Demo opposes Bush's Imperial Dystopia
Saturdays demonstration in London is being hailed as a great success - one of the biggest turnouts any of us can remember. Certainly the march was huge, anywhere between 250, 000 and 400, 000. The start was delayed by around 2 hours, due to the sheer numbers of people gathering on the embankment. In fact the Scottish contingent began to think we wouldn't have time to march, before we had to return home, and we took a short cut to join the march nearer the front. At Hyde Park I missed most of the speakers, and as we left around 5pm to get our train home, the crowd was still streaming in.
Around 400 came down on the Edinburgh transport alone, more from Glasgow. The turnout was fairly diverse, in our contingent there were all ages present, and demonstrators ranged from railway workers to members of the clergy. One couple had travelled down from Ullapool in the Highlands. On the way back they reported that Ullapool had its own demo and 300 turned out, one fifth of the town population!
Politically I think the demonstration has actually succeeded in putting Blair under pressure whilst the Labour Party conference is on. It will also give impetus to the anti-war movement who will have a new confidence. Public opinion is still with the anti-war lobby, but this will come under pressure if fighting begins involving British troops.
The US ruling class are engaging on an imperialist project that threatens the entire planet. A state of permanent war, of armed globalisation.

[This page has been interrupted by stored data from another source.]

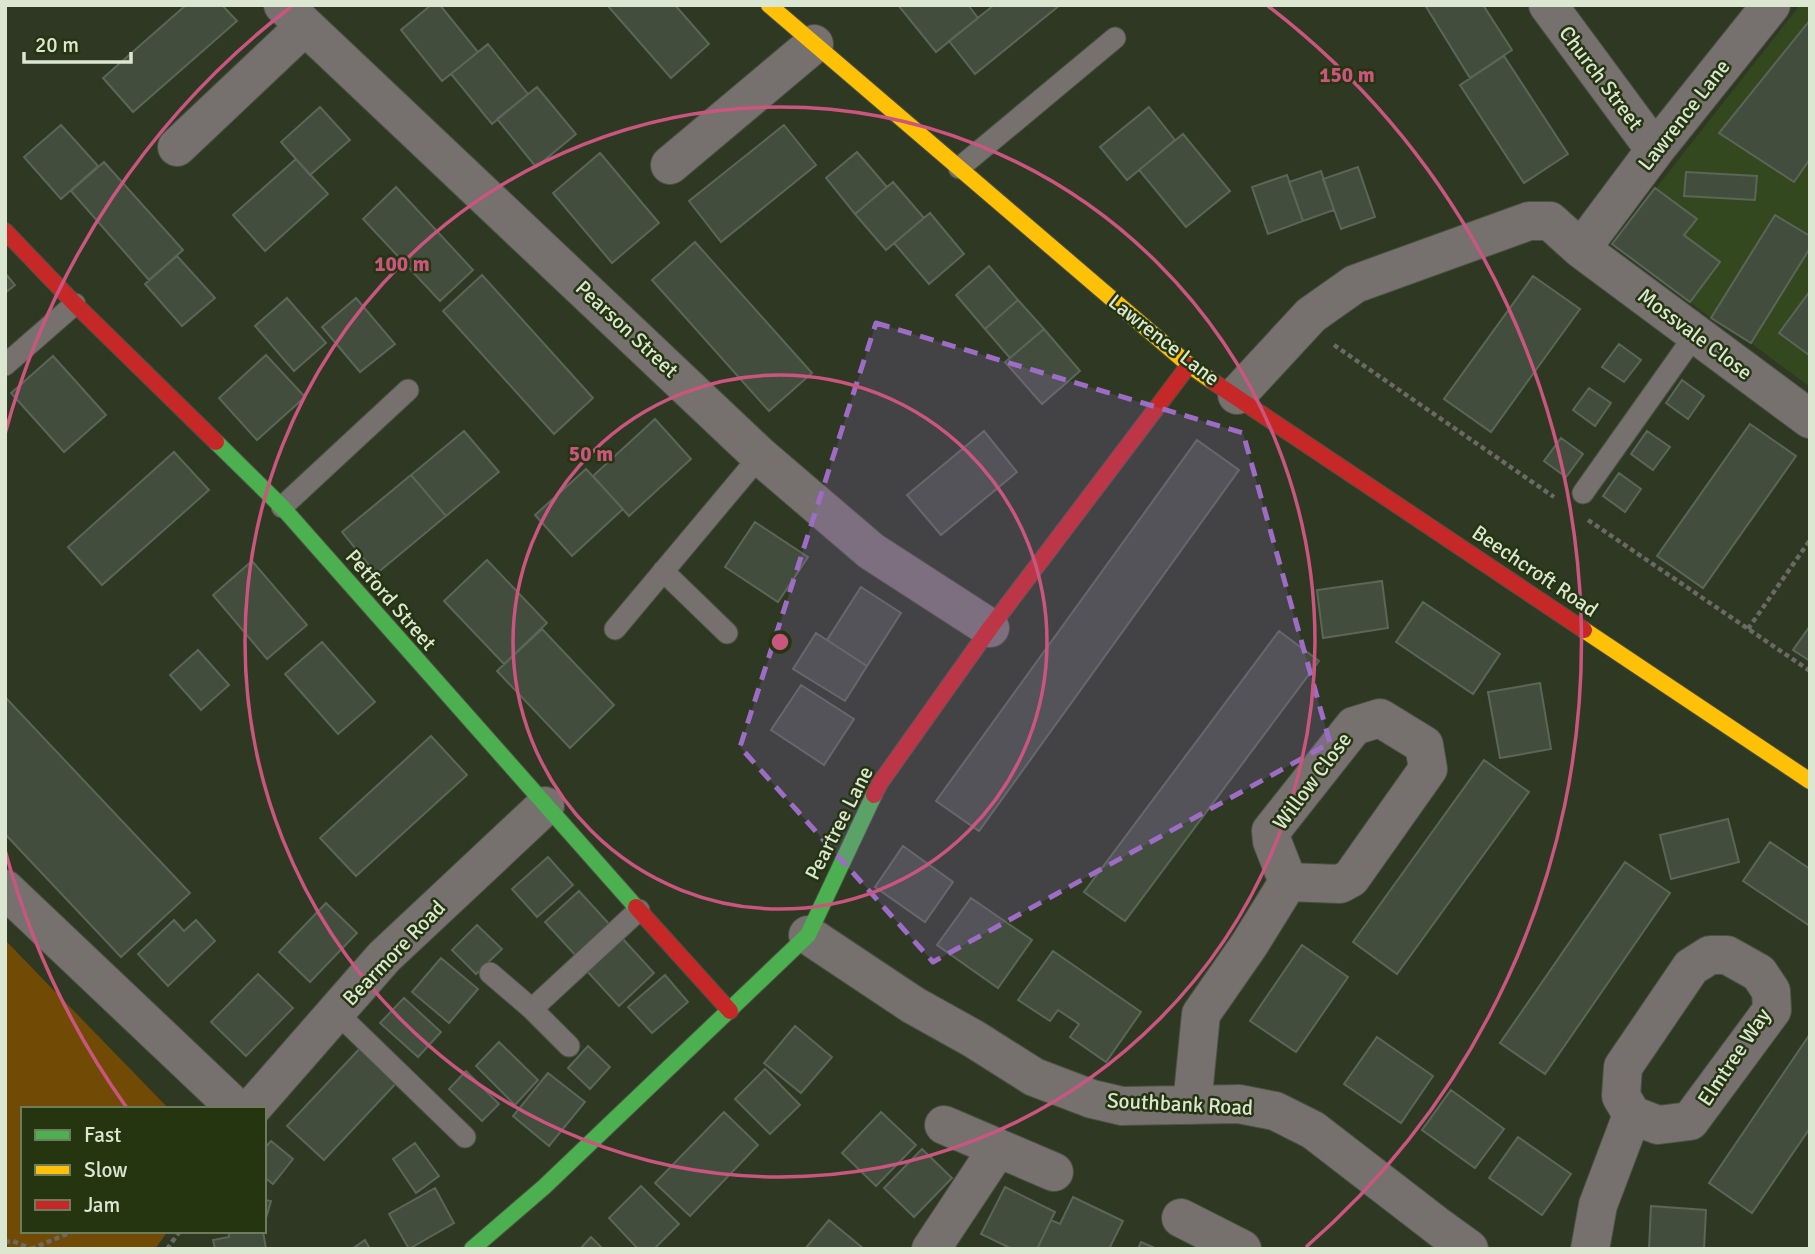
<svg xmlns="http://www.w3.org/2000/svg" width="1815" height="1254" viewBox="0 0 1815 1254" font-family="Signika,sans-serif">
  <rect width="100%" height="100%" fill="#2e3823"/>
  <path fill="#33481e" d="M1800,5h10v382l-59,-44 -40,-25 -99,-74z"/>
  <path fill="#714b06" d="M5,940l164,169h-146v122h145l-13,18h-150z"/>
  <path fill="#424d3e" stroke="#5a6657" stroke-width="2" d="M186,5h36l15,16 -104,91 -30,-34z
    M431,5h9l38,47 -36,29 -41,-51z
    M607,5h68l34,39 -38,34z
    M898,5h70l10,13 -42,34z
    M994,5h66l-85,69 -26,-33z
    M1425,5h58l29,45 -42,28z
    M1810,20v139l-16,23 -75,-49z
    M488,44l40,50 -36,30 -41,-50z
    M1504,56l64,98 -44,29 -64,-98z
    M537,87l39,47 -40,33 -39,-48z
    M320,107l30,33 -40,35 -29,-33z
    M1149,107l26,33 -48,40 -27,-33z
    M61,125l37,41 -37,33 -37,-42z
    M784,125l32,40 -95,77 -32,-41z
    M1183,134l47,57 -44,36 -47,-57z
    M857,152l30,35 -32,27 -29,-36z
    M600,153l59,70 -47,40 -59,-70z
    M296,159l32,35 -63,57 -32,-36z
    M104,162l79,88 -34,30 -78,-89z
    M1358,167l17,50 -34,12 -18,-50z
    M1321,171l13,39 -31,11 -14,-39z
    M1686,172l71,4 -2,24 -71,-4z
    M1287,175l16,46 -35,13 -16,-47z
    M893,182l31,36 -38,32 -31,-36z
    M396,187l77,83 -33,31 -77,-82z
    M1655,188l42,31 -13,16 36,27 -30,40 -78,-58z
    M930,213l34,41 -35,30 -35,-41z
    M1775,215l35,21v12l-59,95 -40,-25z
    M695,242l117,131 -43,38 -117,-131z
    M177,256l38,42 -33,28 -37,-42z
    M989,266l29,34 -33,29 -29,-34z
    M5,273l10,12 -10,8z
    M482,275l111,123 -39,36 -111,-123z
    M1533,276l47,33 -89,123 -47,-33z
    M1810,291v64h-1l-30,-22z
    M287,298l39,45 -32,28 -39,-45z
    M356,298l39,46 -35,28 -38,-45z
    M1018,300l26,29 -34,29 -25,-29z
    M1044,329l36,42 -38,33 -37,-42z
    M1619,344l22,16 -17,22 -22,-15z
    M266,355l39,42 -48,43 -38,-42z
    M53,356l53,59 -42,37 -53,-59z
    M1682,380l22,16 -16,23 -22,-16z
    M1589,388l22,15 -16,23 -22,-16z
    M655,419l36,40 -62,57 -36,-40z
    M1750,424l46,32 -93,132 -46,-32z
    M464,431l35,41 -53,44 -35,-41z
    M984,431l33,41 -76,63 -34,-40z
    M1647,431l23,16 -17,23 -22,-16z
    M1561,438l22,16 -17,23 -22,-16z
    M1197,440l42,30 -260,361 -43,-30z
    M174,452l35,38 -107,95 -34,-38z
    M586,469l37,40 -51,47 -37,-41z
    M1619,473l22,16 -16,23 -22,-16z
    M411,475l35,41 -70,58 -34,-42z
    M755,522l53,35 -30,45 -53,-35z
    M487,560l60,63 -43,41 -60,-63z
    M252,561l55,64 -40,34 -54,-64z
    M1382,581l6,47 -65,10 -6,-48z
    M861,587l40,26 -34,53 -40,-26z
    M1423,602l77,52 -27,40 -77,-52z
    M1810,626v35l-17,-11z
    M542,629l72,76 -44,43 -73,-77z
    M1279,631l40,30 -194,260 -41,-29z
    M816,633l51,33 -22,35 -52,-32z
    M322,642l53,60 -37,32 -53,-60z
    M198,650l31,35 -28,25 -31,-35z
    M1540,683l11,66 -51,9 -12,-66z
    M801,685l53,34 -30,46 -53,-35z
    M5,697l185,196 -69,64 -116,-123z
    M431,736l36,39 -111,101 -36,-38z
    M1484,760l45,32 -132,182 -44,-32z
    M1728,819l11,43 -68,17 -11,-44z
    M1770,842l40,27v57l-67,-45z
    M903,846l50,36 -28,40 -50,-35z
    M548,857l25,28 -36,32 -25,-28z
    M1625,862l45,31 -125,181 -45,-31z
    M579,891l32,35 -34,31 -32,-35z
    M971,898l61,42 -34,48 -61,-43z
    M326,903l31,30 -47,49 -31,-30z
    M174,920l10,11 12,-11 19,21 -47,45 -30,-32z
    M477,925l25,24 -26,25 -24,-24z
    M622,938l32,35 -35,33 -33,-36z
    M1302,945l46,32 -52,75 -46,-31z
    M1053,951l88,61 -35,50 -36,-25 9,-13 -21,-14 -8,11 -32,-21z
    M441,958l37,31 -29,34 -37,-31z
    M258,974l35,34 -47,48 -35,-34z
    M665,975l23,27 -36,31 -24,-26z
    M404,998l37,34 -23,25 -38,-34z
    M795,1026l37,31 -31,36 -37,-30z
    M1810,1034v94l-58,85 -43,-30z
    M1377,1037l56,39 -32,47 -57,-39z
    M499,1042l39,38 -23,25 -39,-39z
    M364,1044l36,35 -76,81 -37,-34z
    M588,1046l22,21 -20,22 -22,-21z
    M765,1069l35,36 -30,29 -35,-35z
    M466,1071l33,33 -17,17 -33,-32z
    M548,1073l37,29 -36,44 -36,-30z
    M1451,1090l53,39 -29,39 -53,-38z
    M724,1112l34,33 -68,71 -35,-33z
    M881,1112l35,33 -40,41 -34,-33z
    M1518,1137l53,37 -29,41 -53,-37z
    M271,1141l22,18 -20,25 -9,-7v-28z
    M415,1143l24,33 -23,17 -23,-34z
    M922,1149l30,29 -38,39 -30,-29z
    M641,1186l38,38 -25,25h-16l-29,-31z
    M1005,1187l50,25 -18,37h-25l-31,-15z
    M435,1188l19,35 -45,26 -20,-35z
    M1073,1197l50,24 -14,28h-72l14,-29 9,4z
    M264,1200l7,1 -7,24z
    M1651,1206l55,4 -2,39h-55z
    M829,1220l35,29h-59z
    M229,1231h34l3,18h-51l-2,-9 16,-3z
    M591,1237l12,12h-23z
    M365,1240l5,9h-18z
    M1141,1242l16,7h-19z"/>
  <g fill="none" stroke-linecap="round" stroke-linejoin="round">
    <g stroke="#4a5241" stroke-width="23">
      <path id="lane" d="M959,168l156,-130
        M5,365l70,-61
        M1583,493l112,-158
        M282,507l126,-117
        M663,571l64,62
        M615,629l145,-173
        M490,973l42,36 37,37
        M532,1009l107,-99
        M336,1012l129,125"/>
    </g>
    <g stroke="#4a5241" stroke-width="40">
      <path id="street" d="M283,5l477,451 111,95 119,77
        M1548,5l107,145
        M177,147l128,-121
        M670,165l144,-121
        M1581,249l229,170
        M1237,395l74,-80 44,-31 174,-63h21l31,28 74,-99 116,-145
        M5,889l232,220
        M808,935l105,70 61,34 60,38 58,22 30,7 117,-2 36,7 38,19 127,98 29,21
        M1710,955h17l32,18 12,18 1,19 -82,111 -32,4 -26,-10 -11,-19 2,-29 68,-100z
        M1192,1105l9,-91 48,-69 39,-63 -16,-41 -1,-10 83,-105 26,-8 44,27 4,24 -77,109 -11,6 -52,-2
        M251,1109l133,-152 161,-151
        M944,1125l110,47
        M1181,1218l61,31
        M931,1249l67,-101
        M1590,1249l8,-44 34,-90"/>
    </g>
    <g stroke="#4a5241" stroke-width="18">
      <path id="fast" d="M216,442l66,65 354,400
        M472,1249l72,-62 264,-252 66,-140"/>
    </g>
    <g stroke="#4a5241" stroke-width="18">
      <path id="slow" d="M769,5l420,360 23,16
        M1584,630l226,151"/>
    </g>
    <g stroke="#4a5241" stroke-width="18">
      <path id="jam" d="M5,231l70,73 141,138
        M1212,381l372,249
        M874,795l6,-12 110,-155 199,-263
        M636,907l94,104"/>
    </g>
    <path stroke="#6a6963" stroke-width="4.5" stroke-dasharray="5 3.5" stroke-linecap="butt" d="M1334,345l220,152
      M1588,520l222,151
      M1748,629l62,-89
      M5,1242l8,-1 18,8
      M31,1249l43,-18
      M167,1249l13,-18"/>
    <use href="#lane" stroke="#76706f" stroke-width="21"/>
    <use href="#street" stroke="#76706f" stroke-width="38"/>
    <use href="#fast" stroke="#4caf50" stroke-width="16"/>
    <use href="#slow" stroke="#ffc107" stroke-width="16"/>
    <use href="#jam" stroke="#c62828" stroke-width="16"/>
  </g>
  <path fill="#9d6dc6" fill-opacity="0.2" stroke="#9d6dc6" stroke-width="5" stroke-dasharray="14 9" stroke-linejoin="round" d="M876,323l367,110 87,310 -397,219 -193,-215z"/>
  <g fill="none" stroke="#ca567f" stroke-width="3.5">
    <circle cx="780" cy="642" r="267"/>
    <circle cx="780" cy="642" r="535"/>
    <path d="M127 1108A802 802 0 0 1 5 850M5 434A802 802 0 0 1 292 6M1268 6A802 802 0 0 1 1306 1247"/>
  </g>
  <g text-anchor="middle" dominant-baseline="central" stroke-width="5" stroke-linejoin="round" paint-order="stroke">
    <g font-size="21" fill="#dce7d2" stroke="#243510">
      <text transform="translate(1601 78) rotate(53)">Church Street</text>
      <text transform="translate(1684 115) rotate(-52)">Lawrence Lane</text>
      <text transform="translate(627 329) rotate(43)">Pearson Street</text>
      <text transform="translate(1695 334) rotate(37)">Mossvale Close</text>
      <text transform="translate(1164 340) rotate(38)">Lawrence Lane</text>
      <text transform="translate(1535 571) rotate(34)">Beechcroft Road</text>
      <text transform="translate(391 600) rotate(49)">Petford Street</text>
      <text transform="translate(1312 781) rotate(-53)">Willow Close</text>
      <text transform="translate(839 823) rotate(-63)">Peartree Lane</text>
      <text transform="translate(394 953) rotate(-46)">Bearmore Road</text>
      <text transform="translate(1734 1057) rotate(-56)">Elmtree Way</text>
      <text transform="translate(1180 1104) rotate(3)">Southbank Road</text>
    </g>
  </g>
  <circle cx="780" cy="642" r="10" fill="#ca567f" stroke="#243510" stroke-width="3.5"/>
  <g font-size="21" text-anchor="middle" font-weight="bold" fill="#ca567f" stroke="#243510" stroke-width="5" stroke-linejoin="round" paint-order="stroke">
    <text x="1347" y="82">150 m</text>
    <text x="402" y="271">100 m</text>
    <text x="591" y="461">50 m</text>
  </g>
  <rect width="1815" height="1254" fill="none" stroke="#dce7d2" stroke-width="14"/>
  <rect x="21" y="1107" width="245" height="126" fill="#243510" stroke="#6e7c5e" stroke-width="2"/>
  <rect x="35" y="1130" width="35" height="10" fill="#4caf50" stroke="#6e7c5e" stroke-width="2"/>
  <text x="84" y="1142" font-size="21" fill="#dce7d2">Fast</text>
  <rect x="35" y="1165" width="35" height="10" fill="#ffc107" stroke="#6e7c5e" stroke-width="2"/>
  <text x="84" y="1177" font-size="21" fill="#dce7d2">Slow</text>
  <rect x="35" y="1200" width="35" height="10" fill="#c62828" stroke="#6e7c5e" stroke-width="2"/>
  <text x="84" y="1212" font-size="21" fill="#dce7d2">Jam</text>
  <path d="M24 52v10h107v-10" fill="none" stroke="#dce7d2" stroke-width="3.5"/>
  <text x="35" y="52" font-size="21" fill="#dce7d2" stroke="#243510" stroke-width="5" paint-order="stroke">20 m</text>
</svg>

In the new paper Socialist Resistance, Phil Hearse (taking up some of the arguments of Claude Serfati) argues this point.
"Brzezinski' version of course does not simply counterpose political and diplomatic mechanisms to military ones. Military dominance has a crucial role to play. It is however a question of balance. Cheney, Wolfowitz and Perle have thrown the Grand Chessboard version into the dustbin and proclaimed a new militarist activism amounting to a doctrine of permanent war, with no natural limits - including on the use of nuclear weapons."
The US will also increasingly rely on reactionary islamic regimes, such as that in Saudi Arabia, to suppress the (also reactionary) political islamic movements that will be enormously strengthened in the middle east if there is any attack on Iraq.
A dangerous strategy and one that could leave the entire region destabilised.